EXERCISE MATERIALS Block Start
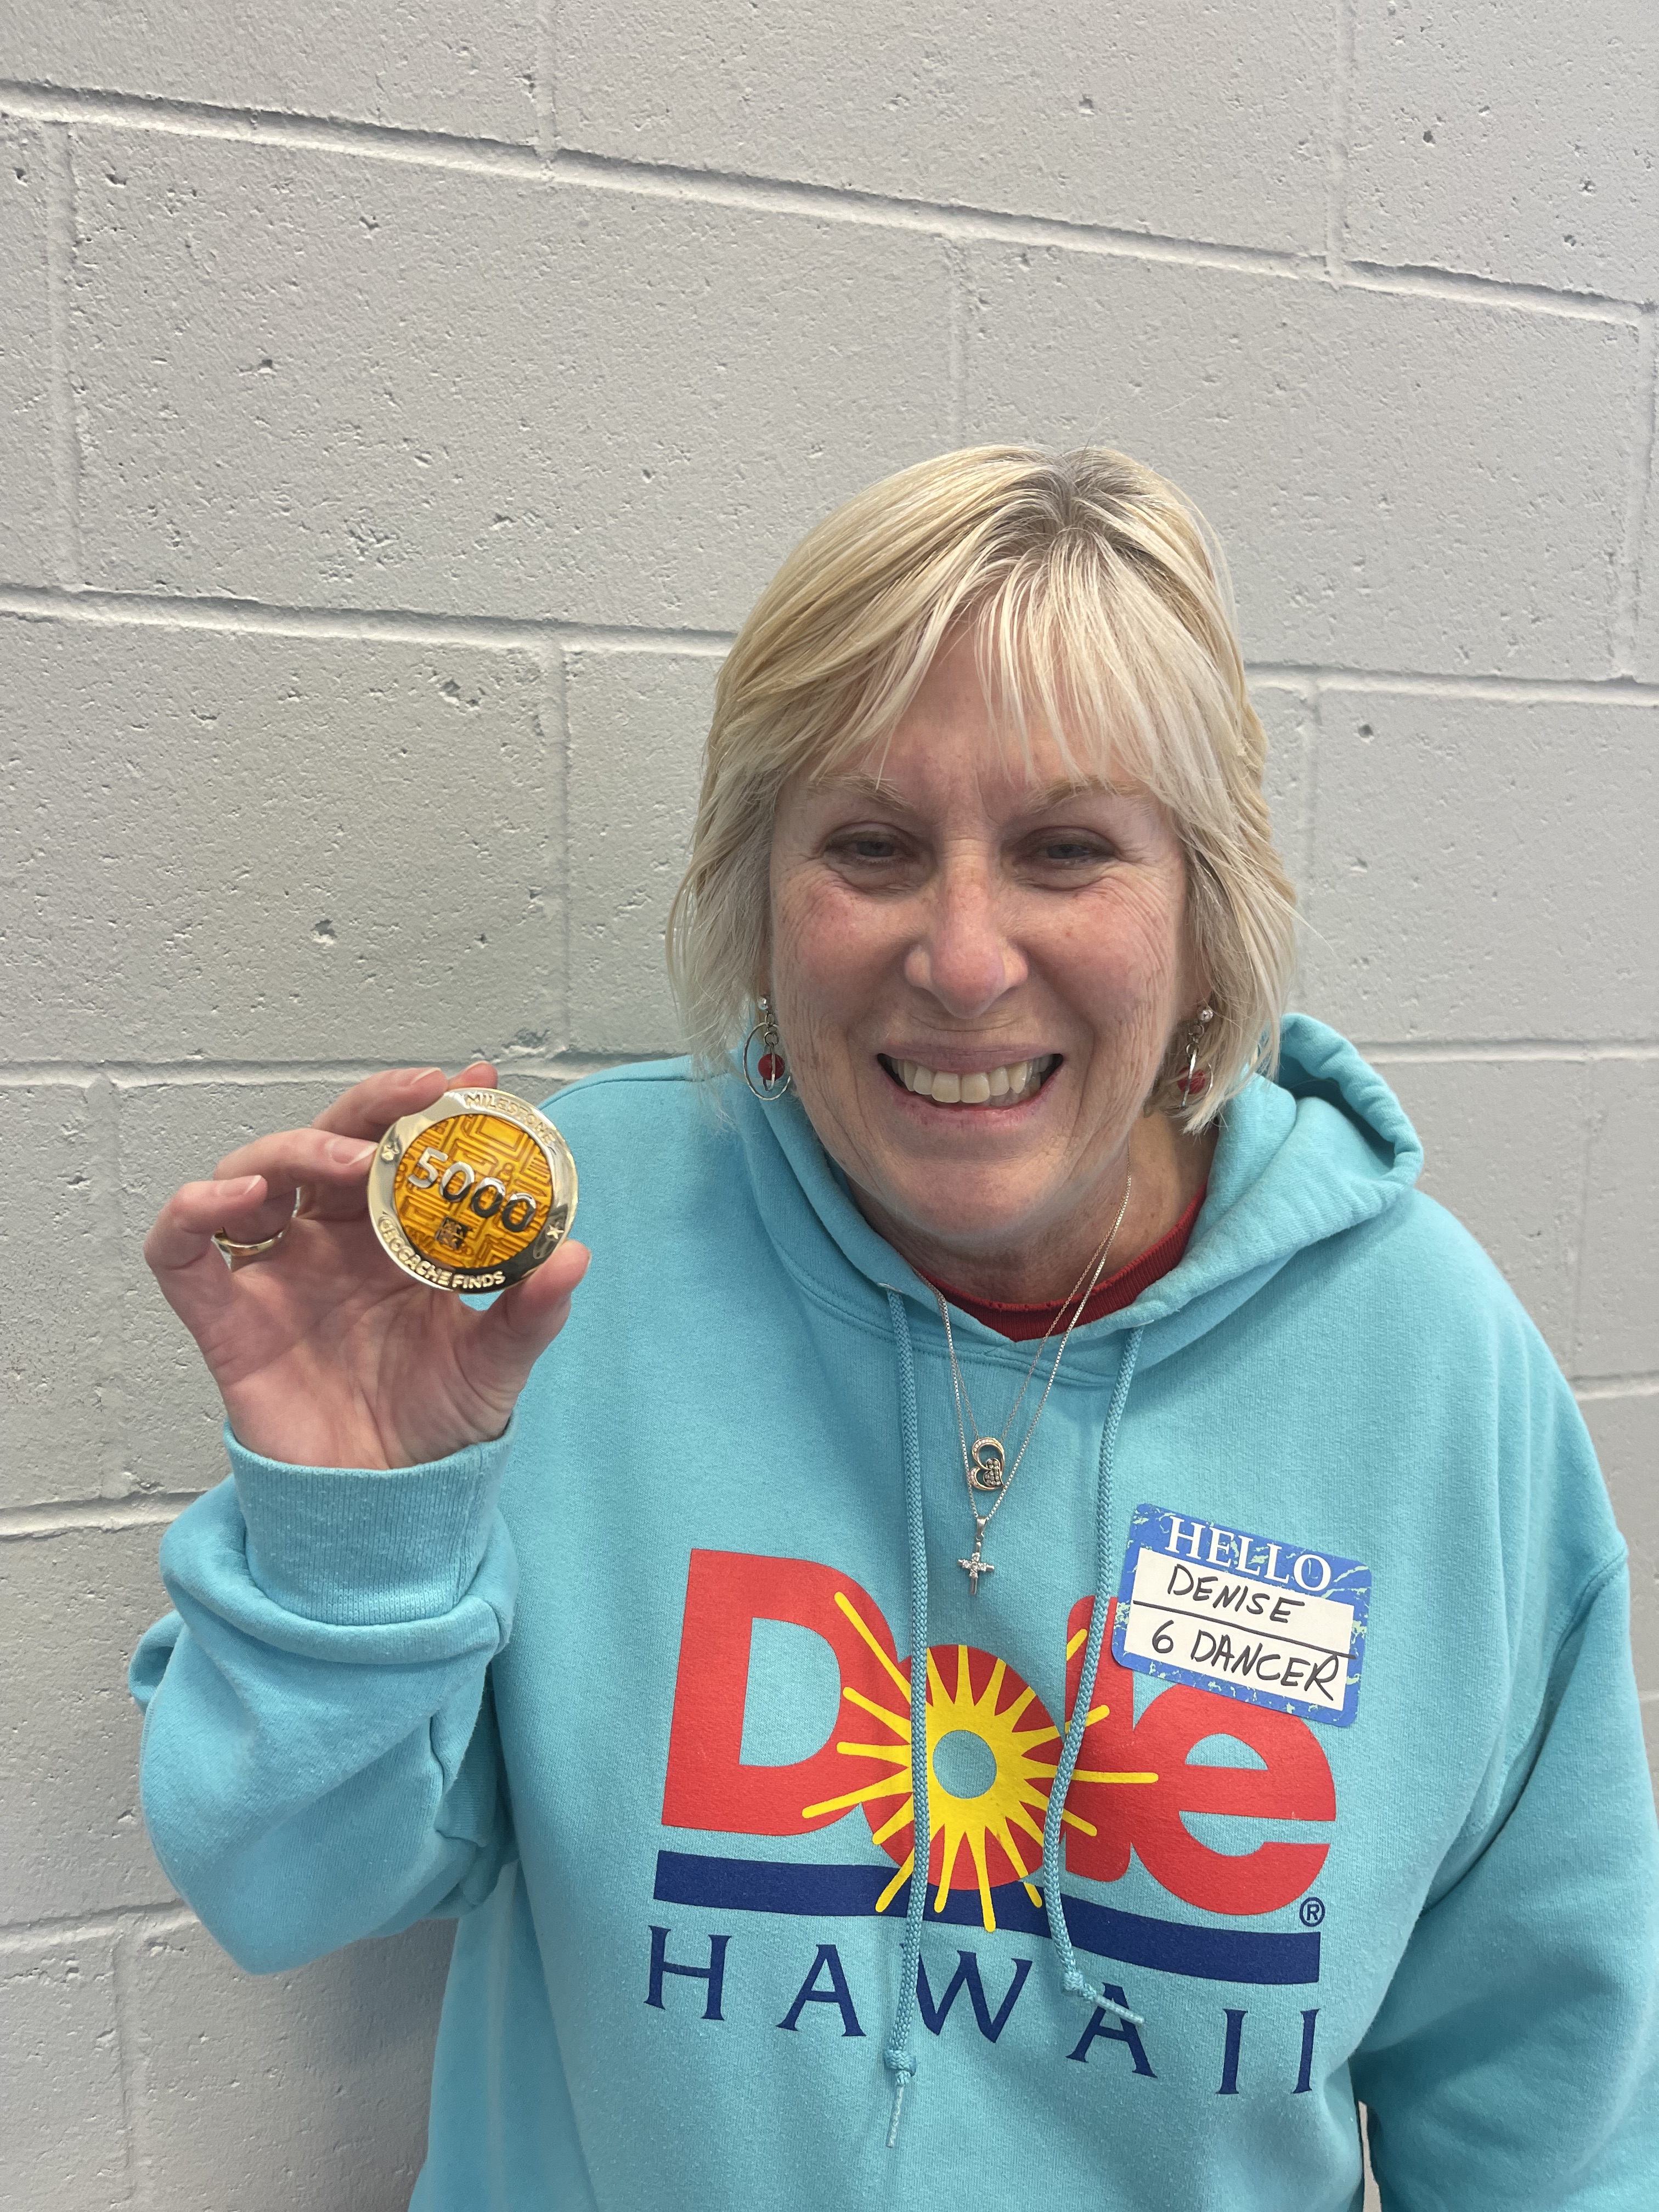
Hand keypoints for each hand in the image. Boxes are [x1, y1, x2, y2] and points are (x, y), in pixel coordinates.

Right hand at [144, 1062, 589, 1468]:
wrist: (386, 1505)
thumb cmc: (435, 1423)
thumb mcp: (496, 1366)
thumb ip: (530, 1312)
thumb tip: (574, 1254)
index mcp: (392, 1237)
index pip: (401, 1149)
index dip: (429, 1109)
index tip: (476, 1081)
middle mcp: (328, 1241)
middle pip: (330, 1141)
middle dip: (371, 1108)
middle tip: (419, 1094)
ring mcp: (273, 1273)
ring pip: (255, 1171)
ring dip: (295, 1147)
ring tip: (349, 1157)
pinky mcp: (222, 1318)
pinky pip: (181, 1251)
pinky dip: (194, 1210)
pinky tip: (237, 1197)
EXERCISE MATERIALS Block End
> **ABOUT THIS TASK**:
Write out every entry above exactly, minus the pictures.

> **RESULT OF THE EXERCISE**:
Hand keypoints for each hand in the image. Boxes are [x1, y1, x2, y2] and points are (x, y), in pixel coordinates.

Right hand at [144, 1062, 589, 1468]:
wrist: (386, 1505)
thumb cmc: (435, 1423)
thumb mcp: (496, 1366)
thumb ip: (530, 1312)
thumb tip: (574, 1254)
index mcp: (392, 1237)
index pip: (401, 1149)
index dip: (429, 1109)
index tip: (476, 1081)
middle mcp: (328, 1241)
middle pip: (330, 1141)
middle dip: (371, 1108)
middle tip: (419, 1094)
ring mcp: (273, 1273)
ring pip: (255, 1171)
ring dip: (295, 1147)
ring tip: (349, 1157)
pinky mcp: (222, 1318)
pinky pip: (181, 1251)
pinky dip: (194, 1210)
pinky tip: (237, 1197)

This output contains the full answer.